Outre ce grief formel , ces dispositions pourraient être facilement inscrites « en clair » dans la loi sans dessaisir le Parlement de sa compétence .

Sur le fond, la commission estime qu'il est encore trop tôt pour savoir s'il serait opportun ou non de prolonger cette trêve , qui doit par ailleurs assurer une conciliation équilibrée entre le droit de propriété, la liberté contractuelle et le droit de disposer d'un logement décent .

Elle a donc adopté l'amendement COM-53 du rapporteur supprimant cette habilitation.

Le Parlement pourra sans difficulté se prononcer sur la question le moment venu.

2. Ne pas prolonger des mesures relatives à la copropriété déjà valables jusqu'au 31 janvier 2021

Le Gouvernement souhaite également se faire habiliter à « rétablir » ou « adapter » des dispositions déjà prises par ordonnances sur le fondement du j du 2° du I de l'article 11 de la loi n° 2020-290 du 23 mars 2020 d'urgence pour faire face à l'épidémie de covid-19, qui l'autorisait à adapter « le droit de la copropriété des immeubles bâtis pour tenir compte, notamment pour la désignation des syndics, de l'impossibilité ou des difficultés de réunion des assemblées générales de copropriétaires ».

Les mesures prises sur ce fondement, dans le cadre de l'ordonnance n° 2020-304 du 25  mars 2020 portant adaptation des règles applicables aux juridictions de l'ordre judiciaire statuant en matière non pénale et aux contrats de syndic de copropriété 109 ( * ) , ont permis de traiter les difficultés rencontrées par les copropriétés pour l'organisation de leurs assemblées générales au cours de l'exercice 2020 , qui sont celles directement affectées par l'épidémie de covid-19.

Ont ainsi été autorisés le renouvellement automatique des contrats de syndic échus entre le 12 mars et le 23 juillet 2020 et surtout, la tenue facilitée de réunions dématérialisées d'assemblée générale de copropriété jusqu'au 31 janvier 2021.

Il n'apparaît pas opportun de prendre d'ores et déjà ce type de mesures - qui dessaisissent les copropriétaires de certaines de leurs prérogatives au profit du syndic - pour l'exercice 2021 , sur lequel les assemblées générales de copropriétaires auront à se prononcer, pour la plupart, entre mars et juin 2021.

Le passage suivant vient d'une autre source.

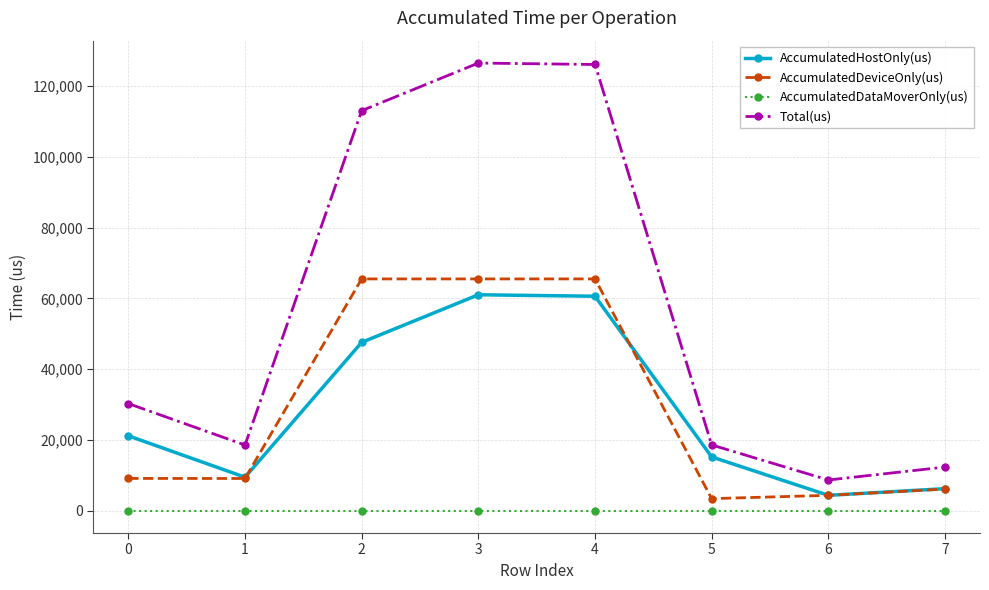

What is the difference between the highest and lowest values at 2?

113092.0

La commission a donc adopté l'amendement COM-53 du rapporteur supprimant cette habilitation .

Là encore, le Parlement pourra rapidement adopter des dispositions si la situation sanitaire les rendait nécessaires.


* 107 Ordonnance n° 2020-331 du 25 mars 2020 relative au prolongement de la trêve hivernale, modifiée par l'ordonnance n° 2020-464 du 22 avril 2020 modifiant l'ordonnance n° 2020-331 du 25 mars 2020 relative au prolongement de la trêve hivernale pour son application à Saint-Barthélemy, à Saint-Martin et à Saint-Pierre-et-Miquelon.

* 108 Articles L. 115-3 du code de l'action sociale et des familles et L. 412-6 du code des procédures civiles d'exécution.

* 109 Modifiée à deux reprises par les ordonnances n° 2020-460 du 22 avril 2020 et n° 2020-595 du 20 mai 2020.